BLANEY'S APPEALS: COURT OF APPEAL SUMMARIES (DECEMBER 30, 2019 – JANUARY 3, 2020)Ontario College of Teachers v. Bouragba, 2019 ONCA 1028 (CanLII)
[Lauwers, Fairburn and Zarnett JJ.A.]
AB, acting in person
Christine Lonsdale and Charlotte-Anne Malischewski, for the respondent
Keywords: Tort, Defamation, Anti-SLAPP, Courts of Justice Act, R.S.O. 1990, c. C.43, s. 137.1, 1704604 Ontario Ltd. v. Pointes Protection Association, 2018 ONCA 685
AB is a member of the Ontario College of Teachers (the “College”) and was a member of the College’s Council from July 1, 2012 to October 2, 2014, when he resigned. AB sent several communications to past and present members of the Council, the Attorney General of Ontario, and the Minister of Education advocating for a public inquiry into a wide range of alleged misconduct on the part of the College and people affiliated with it. The College sued, alleging that the communications were defamatory.
AB brought a motion to dismiss the defamation lawsuit under the Anti-SLAPP provisions set out in s. 137.1 of the Courts of Justice Act. The motion judge denied AB’s motion on the ground that he had not discharged his burden of proving that the defamation proceeding arose from an expression that related to a matter of public interest. AB appealed.
(1) Did the motion judge err in denying AB’s motion?
(1) Yes. Although the motion judge adverted to the requirement to view the communications objectively, she did not properly apply the test. Viewed objectively, and divorced from any consideration of the merits or manner of expression and the motive of the speaker, the Court found that the communications could not be reasonably said to relate solely to “private grievances” and the motion judge’s finding to this effect were a palpable and overriding error.
The Court also noted that the finding appeared to have been impermissibly tainted by a consideration of AB’s motive. At the first threshold step of the analysis, in assessing whether the expression is a matter of public interest under s. 137.1(3) of the Courts of Justice Act, the court is not to consider the motivations of the allegedly defamatory speaker. Motivations do play a role in the third step relating to the “public interest hurdle”. However, the Court found in this case that the motion judge appeared to have taken AB’s motivations into account in concluding, at step one, that AB was expressing “private grievances,” so that the public interest element had not been satisfied.

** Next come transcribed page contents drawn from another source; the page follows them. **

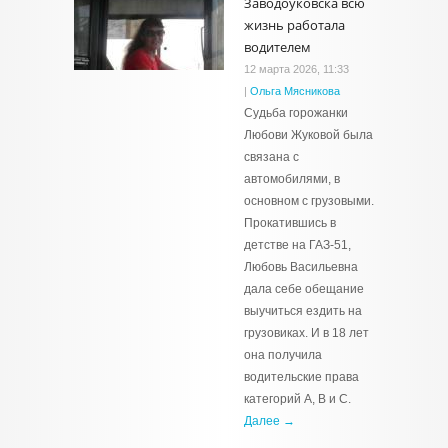
Заводоуковска всю
жизнь работала
водителем
12 марта 2026, 11:33
|
Ольга Мясникова
Судьба горожанки
Любови Жуковой была
связана с
автомобилями, в
основном с грузовыми.
Прокатившись в
детстве на ГАЗ-51,
Любовь Васильевна
дала себе обещание
выучиться ездить на
грузовиках. И в 18 лет
она получила
водительские права
категорий А, В и С.
Далее →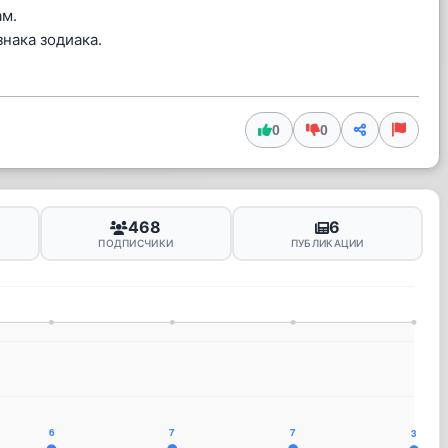
ам.
нака зодиака.
0
0
468
6
ПОДПИСЧИКИ
ПУБЛИКАЦИИ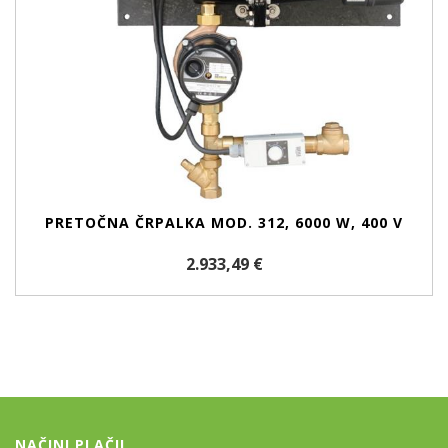
PRETOČNA ČRPALKA MOD. 312, 6000 W, 400 V
2.933,49 €
NAČINI PLAČIL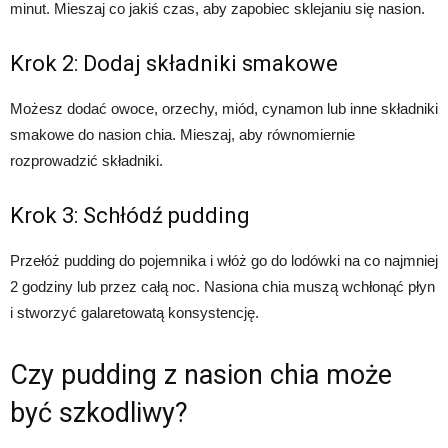
minut. Mieszaj co jakiś czas, aby zapobiec sklejaniu się nasion.
Krok 2: Dodaj składniki smakowe
Możesz dodać owoce, orzechy, miód, cynamon lub inne składniki
smakowe do nasion chia. Mieszaj, aby równomiernie
rozprowadzić składniki.
Krok 3: Schłódź pudding
Przełóż pudding do pojemnika i włóż go do lodówki na co najmniej
2 godziny lub przez całą noc. Nasiona chia muszą wchłonąć płyn
i stworzyć galaretowatą konsystencję.
Czy pudding z nasion chia może
być szkodliwy?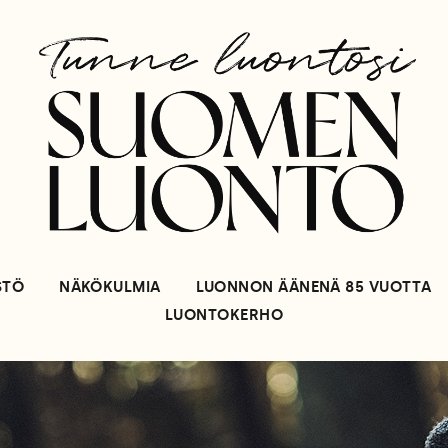
STÖ
NÄKÖKULMIA
LUONNON ÄÄNENÄ 85 VUOTTA
LUONTOKERHO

Further, the motion judge misapprehended the test under s. 137.1 as set out in 1704604 Ontario Ltd. v. Pointes Protection Association, 2018 ONCA 685 (“Pointes”). AB’s communications were mixed, but many elements manifestly engaged the public interest. Whether those elements were sufficient to attract the protection of s. 137.1 should have been assessed further at the second step, the “merits-based hurdle,” and at the third step, the “public interest hurdle.” However, the motion judge stopped her analysis at the first step and did not proceed to the second and third steps of the Pointes analysis.
The Court was reluctant to carry forward the reasoning process required by s. 137.1 on appeal without full argument on the “merits-based hurdle” and the “public interest hurdle,” and in the absence of careful analysis by a motion judge. Therefore, the appeal was allowed and the appellant’s motion was remitted to the Superior Court to be heard by a different judge.